🤖 AI Summary
This study investigates large language models’ (LLMs) capacity to model human sensory language—such as taste, audition, and pain—despite lacking embodied experience. Using an 18K human-model parallel short-story dataset, we systematically evaluate 18 mainstream LLMs. Results reveal significant distributional divergence from human sensory word usage: Gemini-family models consistently overgenerate sensory terms, while others systematically underutilize them; instruction tuning further suppresses sensory expression—challenging the intuition that stronger models are more human-like. Our methodology integrates cross-model batched generation, statistical significance testing, linear probing across five models, and controlled ablation experiments. We demonstrate that LLMs possess latent sensory-word perception capability but fail to adequately activate it during generation. To advance embodied language research, we publicly release the 18K dataset and introduce a novel analytical framework serving as a benchmark resource and methodological foundation.
📝 Abstract
Sensory language expresses embodied experiences ranging from taste and sound to excitement and stomachache. This language is of interest to scholars from a wide range of domains including robotics, narratology, linguistics, and cognitive science.
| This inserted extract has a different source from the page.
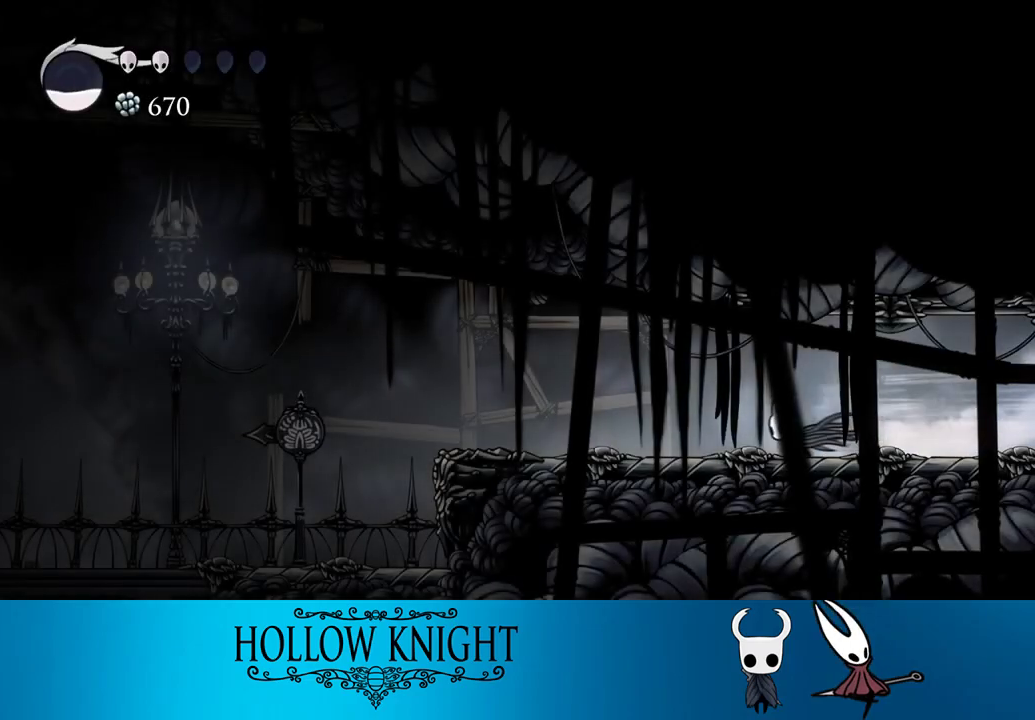
{"buttons": ["R2", "DPAD_LEFT"], "events": [[67, "R2", "up"], [333, "R2", "down"]]}
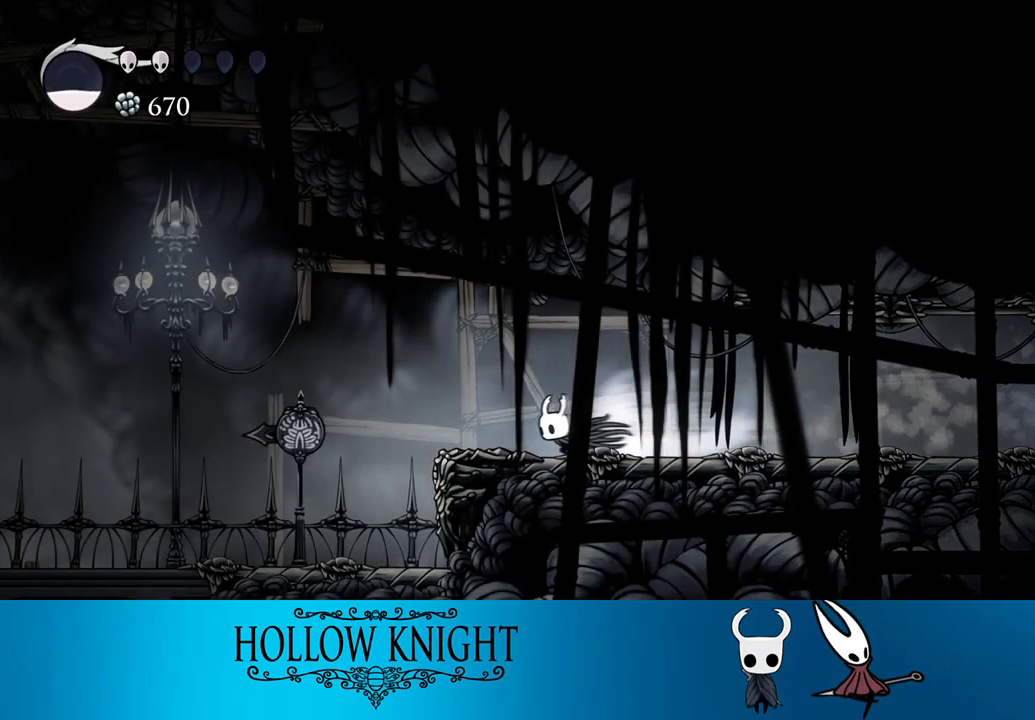
{"buttons": ["DPAD_LEFT"], "events": [[33, "R2", "up"]]}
In this work, we explore whether language models, which are not embodied, can approximate human use of embodied language. We extend an existing corpus of parallel human and model responses to short story prompts with an additional 18,000 stories generated by 18 popular models. We find that all models generate stories that differ significantly from human usage of sensory language, but the direction of these differences varies considerably between model families. Namely, Gemini models use significantly more sensory language than humans along most axes whereas most models from the remaining five families use significantly less. Linear probes run on five models suggest that they are capable of identifying sensory language. However, we find preliminary evidence suggesting that instruction tuning may discourage usage of sensory language. Finally, to support further work, we release our expanded story dataset.